(Stored data)

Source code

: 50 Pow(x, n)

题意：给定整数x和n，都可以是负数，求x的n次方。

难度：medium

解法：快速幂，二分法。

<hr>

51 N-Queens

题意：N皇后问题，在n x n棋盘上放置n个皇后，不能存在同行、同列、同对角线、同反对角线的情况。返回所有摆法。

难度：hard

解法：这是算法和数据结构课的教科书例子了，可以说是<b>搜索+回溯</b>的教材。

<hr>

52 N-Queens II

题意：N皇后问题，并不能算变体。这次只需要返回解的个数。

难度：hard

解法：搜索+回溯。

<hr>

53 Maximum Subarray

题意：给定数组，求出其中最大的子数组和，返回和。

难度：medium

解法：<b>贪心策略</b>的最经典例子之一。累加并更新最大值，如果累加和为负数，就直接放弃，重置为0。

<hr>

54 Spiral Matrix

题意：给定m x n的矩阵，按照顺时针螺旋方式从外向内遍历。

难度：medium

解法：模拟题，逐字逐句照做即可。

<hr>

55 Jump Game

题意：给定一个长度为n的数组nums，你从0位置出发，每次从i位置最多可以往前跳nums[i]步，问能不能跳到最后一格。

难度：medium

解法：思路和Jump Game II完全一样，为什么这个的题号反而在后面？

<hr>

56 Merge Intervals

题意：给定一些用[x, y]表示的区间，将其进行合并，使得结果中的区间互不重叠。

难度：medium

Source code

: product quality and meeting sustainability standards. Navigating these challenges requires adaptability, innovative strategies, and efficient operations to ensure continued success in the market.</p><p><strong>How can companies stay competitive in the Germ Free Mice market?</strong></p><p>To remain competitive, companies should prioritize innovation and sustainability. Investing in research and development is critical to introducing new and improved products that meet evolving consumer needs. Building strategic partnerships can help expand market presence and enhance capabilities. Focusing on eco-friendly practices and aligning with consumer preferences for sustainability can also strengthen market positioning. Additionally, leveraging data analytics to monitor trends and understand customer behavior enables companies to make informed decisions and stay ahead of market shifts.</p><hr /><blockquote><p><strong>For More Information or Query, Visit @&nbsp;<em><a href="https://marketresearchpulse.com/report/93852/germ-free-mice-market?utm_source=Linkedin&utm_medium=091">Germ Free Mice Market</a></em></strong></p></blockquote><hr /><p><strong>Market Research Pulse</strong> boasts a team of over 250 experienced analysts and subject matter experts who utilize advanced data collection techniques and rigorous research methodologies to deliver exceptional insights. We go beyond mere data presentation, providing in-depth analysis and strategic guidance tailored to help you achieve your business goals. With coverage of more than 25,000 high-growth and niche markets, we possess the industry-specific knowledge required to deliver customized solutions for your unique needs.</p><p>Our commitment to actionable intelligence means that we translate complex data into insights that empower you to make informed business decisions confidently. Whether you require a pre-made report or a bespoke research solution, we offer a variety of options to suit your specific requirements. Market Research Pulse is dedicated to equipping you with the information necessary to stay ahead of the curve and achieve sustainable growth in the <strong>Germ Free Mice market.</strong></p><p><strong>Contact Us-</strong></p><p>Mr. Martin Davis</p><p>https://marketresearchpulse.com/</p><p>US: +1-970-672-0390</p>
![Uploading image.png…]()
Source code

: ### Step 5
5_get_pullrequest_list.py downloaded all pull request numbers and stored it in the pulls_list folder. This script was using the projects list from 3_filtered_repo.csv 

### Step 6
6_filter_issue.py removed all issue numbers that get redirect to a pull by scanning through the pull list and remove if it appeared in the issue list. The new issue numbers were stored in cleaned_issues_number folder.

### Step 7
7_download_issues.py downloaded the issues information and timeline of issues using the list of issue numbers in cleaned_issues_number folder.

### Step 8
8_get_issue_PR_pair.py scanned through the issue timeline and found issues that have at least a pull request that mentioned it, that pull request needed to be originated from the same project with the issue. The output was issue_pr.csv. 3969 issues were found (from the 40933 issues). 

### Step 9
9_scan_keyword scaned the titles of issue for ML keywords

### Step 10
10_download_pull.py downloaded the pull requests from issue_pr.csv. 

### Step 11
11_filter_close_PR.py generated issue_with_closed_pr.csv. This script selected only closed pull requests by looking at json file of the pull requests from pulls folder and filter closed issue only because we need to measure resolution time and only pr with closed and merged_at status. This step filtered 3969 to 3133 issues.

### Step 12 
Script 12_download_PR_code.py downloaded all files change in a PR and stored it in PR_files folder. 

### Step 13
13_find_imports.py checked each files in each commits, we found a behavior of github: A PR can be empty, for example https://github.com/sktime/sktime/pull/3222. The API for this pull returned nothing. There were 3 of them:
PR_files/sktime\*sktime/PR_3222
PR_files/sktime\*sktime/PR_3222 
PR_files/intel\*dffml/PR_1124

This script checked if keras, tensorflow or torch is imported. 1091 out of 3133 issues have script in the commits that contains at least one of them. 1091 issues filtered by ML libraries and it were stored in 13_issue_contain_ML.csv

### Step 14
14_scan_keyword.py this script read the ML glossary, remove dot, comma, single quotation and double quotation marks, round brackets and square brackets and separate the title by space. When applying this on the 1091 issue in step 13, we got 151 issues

Directive:
Please output the records shown above, with every character intact.

Exercise solution:
Source code

: 50 Pow(x, n)

题意：给定整数x和n，都可以是负数，求x的n次方。

难度：medium

解法：快速幂，二分法。

<hr>

51 N-Queens

题意：N皇后问题，在n x n棋盘上放置n个皇后，不能存在同行、同列、同对角线、同反对角线的情况。返回所有摆法。

难度：hard

解法：这是算法和数据结构课的教科书例子了，可以说是<b>搜索+回溯</b>的教材。

<hr>

52 N-Queens II

题意：N皇后问题，并不能算变体。这次只需要返回解的个数。

难度：hard

解法：搜索+回溯。

<hr>

53 Maximum Subarray

题意：给定数组，求出其中最大的子数组和，返回和。

难度：medium

解法：<b>贪心策略</b>的最经典例子之一。累加并更新最大值，如果累加和为负数，就直接放弃，重置为0。

<hr>

54 Spiral Matrix

题意：给定m x n的矩阵，按照顺时针螺旋方式从外向内遍历。

难度：medium

解法：模拟题，逐字逐句照做即可。

<hr>

55 Jump Game

题意：给定一个长度为n的数组nums，你从0位置出发，每次从i位置最多可以往前跳nums[i]步，问能不能跳到最后一格。

难度：medium

解法：思路和Jump Game II完全一样，为什么这个的题号反而在后面？

<hr>

56 Merge Intervals

题意：给定一些用[x, y]表示的区间，将其进行合并，使得结果中的区间互不重叠。

难度：medium

Source code

: product quality and meeting sustainability standards. Navigating these challenges requires adaptability, innovative strategies, and efficient operations to ensure continued success in the market.</p><p><strong>How can companies stay competitive in the Germ Free Mice market?</strong></p><p>To remain competitive, companies should prioritize innovation and sustainability. Investing in research and development is critical to introducing new and improved products that meet evolving consumer needs. Building strategic partnerships can help expand market presence and enhance capabilities. Focusing on eco-friendly practices and aligning with consumer preferences for sustainability can also strengthen market positioning. Additionally, leveraging data analytics to monitor trends and understand customer behavior enables companies to make informed decisions and stay ahead of market shifts.</p><hr /><blockquote><p><strong>For More Information or Query, Visit @&nbsp;<em><a href="https://marketresearchpulse.com/report/93852/germ-free-mice-market?utm_source=Linkedin&utm_medium=091">Germ Free Mice Market</a></em></strong></p></blockquote><hr /><p><strong>Market Research Pulse</strong> boasts a team of over 250 experienced analysts and subject matter experts who utilize advanced data collection techniques and rigorous research methodologies to deliver exceptional insights. We go beyond mere data presentation, providing in-depth analysis and strategic guidance tailored to help you achieve your business goals. With coverage of more than 25,000 high-growth and niche markets, we possess the industry-specific knowledge required to deliver customized solutions for your unique needs.</p><p>Our commitment to actionable intelligence means that we translate complex data into insights that empower you to make informed business decisions confidently. Whether you require a pre-made report or a bespoke research solution, we offer a variety of options to suit your specific requirements. Market Research Pulse is dedicated to equipping you with the information necessary to stay ahead of the curve and achieve sustainable growth in the <strong>Germ Free Mice market.</strong></p><p><strong>Contact Us-</strong></p><p>Mr. Martin Davis</p><p>https://marketresearchpulse.com/</p><p>US: +1-970-672-0390</p>
![Uploading image.png…]()
Source code

: ### Step 5
5_get_pullrequest_list.py downloaded all pull request numbers and stored it in the pulls_list folder. This script was using the projects list from 3_filtered_repo.csv 

### Step 6
6_filter_issue.py removed all issue numbers that get redirect to a pull by scanning through the pull list and remove if it appeared in the issue list. The new issue numbers were stored in cleaned_issues_number folder.

### Step 7
7_download_issues.py downloaded the issues information and timeline of issues using the list of issue numbers in cleaned_issues_number folder.

### Step 8
8_get_issue_PR_pair.py scanned through the issue timeline and found issues that have at least a pull request that mentioned it, that pull request needed to be originated from the same project with the issue. The output was issue_pr.csv. 3969 issues were found (from the 40933 issues). 

### Step 9
9_scan_keyword scaned the titles of issue for ML keywords

### Step 10
10_download_pull.py downloaded the pull requests from issue_pr.csv. 

### Step 11
11_filter_close_PR.py generated issue_with_closed_pr.csv. This script selected only closed pull requests by looking at json file of the pull requests from pulls folder and filter closed issue only because we need to measure resolution time and only pr with closed and merged_at status. This step filtered 3969 to 3133 issues.

### Step 12 
Script 12_download_PR_code.py downloaded all files change in a PR and stored it in PR_files folder. 

### Step 13
13_find_imports.py checked each files in each commits, we found a behavior of github: A PR can be empty, for example https://github.com/sktime/sktime/pull/3222. The API for this pull returned nothing. There were 3 of them:
PR_files/sktime\*sktime/PR_3222
PR_files/sktime\*sktime/PR_3222 
PR_files/intel\*dffml/PR_1124

This script checked if keras, tensorflow or torch is imported. 1091 out of 3133 issues have script in the commits that contains at least one of them. 1091 issues filtered by ML libraries and it were stored in 13_issue_contain_ML.csv

### Step 14
14_scan_keyword.py this script read the ML glossary, remove dot, comma, single quotation and double quotation marks, round brackets and square brackets and separate the title by space. When applying this on the 1091 issue in step 13, we got 151 issues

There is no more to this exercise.